[Python-ideas] Should our default random number generator be secure?

Tue Sep 15 13:41:30 CEST 2015

On Tue, Sep 15, 2015 at 1:45 AM, M.-A. Lemburg <mal at egenix.com> wrote:
> On 15.09.2015 09:36, Nathaniel Smith wrote:
>>
>> [Using empirical tests to check RNGs]
>>
>> Obviously the thing the scientists worry about is a *strict* subset of
>> what the cryptographers are worried about.
>
> I think this explains why we cannot make ends meet:
>
> A scientist wants to be able to *repeat* a simulation in exactly the
> same way without having to store GBs of data (or send them to colleagues
> to have them very the results).
>
> Crypto RNGs cannot provide this feature per design.
>
> What people designing PRNGs are after is to improve the statistical
> properties of these PRNGs while still maintaining the repeatability
> of the output.
>
>> This is why it is silly to
>> worry that a crypto RNG will cause problems for a scientific
>> simulation. The cryptographers take the scientists' real goal -- the
>> correctness of arbitrary programs like e.g. a monte carlo simulation
>> -- *much* more seriously than the scientists themselves do. (This is
>> because scientists need RNGs to do their real work, whereas for
>> cryptographers RNGs are their real work.)
>
> Yes, cryptographers are the better folks, understood.

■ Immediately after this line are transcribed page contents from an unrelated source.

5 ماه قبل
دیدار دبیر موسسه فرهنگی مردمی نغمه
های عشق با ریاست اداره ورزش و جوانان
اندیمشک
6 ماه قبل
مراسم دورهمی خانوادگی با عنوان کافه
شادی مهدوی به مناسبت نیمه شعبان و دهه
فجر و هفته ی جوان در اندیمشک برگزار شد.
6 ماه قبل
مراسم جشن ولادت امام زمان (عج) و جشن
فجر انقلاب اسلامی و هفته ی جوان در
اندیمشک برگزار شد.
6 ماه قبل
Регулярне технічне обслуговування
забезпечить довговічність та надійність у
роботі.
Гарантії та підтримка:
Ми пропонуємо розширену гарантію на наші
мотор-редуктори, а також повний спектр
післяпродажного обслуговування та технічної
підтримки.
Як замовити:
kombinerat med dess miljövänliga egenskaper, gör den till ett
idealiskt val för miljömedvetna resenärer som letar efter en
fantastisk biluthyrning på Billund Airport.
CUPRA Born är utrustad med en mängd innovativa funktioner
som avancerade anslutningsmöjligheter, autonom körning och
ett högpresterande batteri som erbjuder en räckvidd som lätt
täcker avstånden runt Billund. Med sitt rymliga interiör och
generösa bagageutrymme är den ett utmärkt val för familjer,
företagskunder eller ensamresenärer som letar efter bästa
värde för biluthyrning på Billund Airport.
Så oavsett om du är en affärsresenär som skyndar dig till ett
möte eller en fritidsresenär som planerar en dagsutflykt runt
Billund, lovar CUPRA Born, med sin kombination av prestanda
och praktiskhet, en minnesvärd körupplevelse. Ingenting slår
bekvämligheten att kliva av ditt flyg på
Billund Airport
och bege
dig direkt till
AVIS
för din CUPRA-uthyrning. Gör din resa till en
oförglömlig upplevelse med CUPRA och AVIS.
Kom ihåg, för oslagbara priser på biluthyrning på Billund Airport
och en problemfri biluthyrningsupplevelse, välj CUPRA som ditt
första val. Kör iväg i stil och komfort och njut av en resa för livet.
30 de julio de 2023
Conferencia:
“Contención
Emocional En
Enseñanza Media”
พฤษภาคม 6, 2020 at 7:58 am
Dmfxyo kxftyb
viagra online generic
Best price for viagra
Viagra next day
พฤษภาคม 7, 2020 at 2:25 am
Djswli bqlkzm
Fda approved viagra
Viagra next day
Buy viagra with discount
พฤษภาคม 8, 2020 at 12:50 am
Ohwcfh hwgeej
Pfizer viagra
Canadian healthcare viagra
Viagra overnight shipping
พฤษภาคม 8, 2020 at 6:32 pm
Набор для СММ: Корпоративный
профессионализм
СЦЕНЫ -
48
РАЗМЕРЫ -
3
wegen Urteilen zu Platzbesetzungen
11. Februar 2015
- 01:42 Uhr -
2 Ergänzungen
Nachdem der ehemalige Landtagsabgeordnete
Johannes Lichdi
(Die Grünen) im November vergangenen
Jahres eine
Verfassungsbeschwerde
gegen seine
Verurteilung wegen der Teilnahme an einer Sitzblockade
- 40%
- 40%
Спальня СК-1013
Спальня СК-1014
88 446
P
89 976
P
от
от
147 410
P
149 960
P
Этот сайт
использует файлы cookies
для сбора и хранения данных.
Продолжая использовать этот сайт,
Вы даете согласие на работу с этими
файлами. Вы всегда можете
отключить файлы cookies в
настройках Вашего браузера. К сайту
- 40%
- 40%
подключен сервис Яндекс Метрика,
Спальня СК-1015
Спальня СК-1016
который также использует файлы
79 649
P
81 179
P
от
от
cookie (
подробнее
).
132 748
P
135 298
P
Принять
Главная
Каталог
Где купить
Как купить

These arguments
> are not really helpful. They are not even arguments.

Err... I think we're arguing past each other. (Hint: I'm a scientist,
not a cryptographer ;-).)

My email was *only* trying to clear up the argument that keeps popping
up about whether or not a cryptographic RNG could introduce bias in
simulations etc., as compared to the allegedly-better-behaved Mersenne
Twister. (As in e.g. your comment upthread that "[MT] is proven to be
equidistributed which is a key property needed for it to be used as
basis for other derived probability distributions".) This argument is
incorrect -- equidistribution is not a guarantee that an RNG will
produce good results when deriving other probability distributions,
and in general cryptographic RNGs will produce as-or-better results
than MT in terms of correctness of output. On this particular axis,
using a cryptographic RNG is not at all dangerous.

Obviously this is only one of the considerations in choosing an RNG;
the quality of the randomness is totally orthogonal to considerations
like determinism.

(Cryptographers also have deterministic RNGs -- they call them "stream
ciphers" -- and these will also meet or beat MT in any practically
relevant test of correctness for the same reasons I outlined, despite
not being provably equidistributed. Of course there are then yet other
trade-offs like speed. But that's not really relevant to this thread,
because no-one is proposing replacing MT as the standard deterministic
RNG in Python; I'm just trying to be clear about how one judges the
quality of randomness that an RNG produces.)

-n

-- 
Nathaniel J. Smith -- http://vorpus.org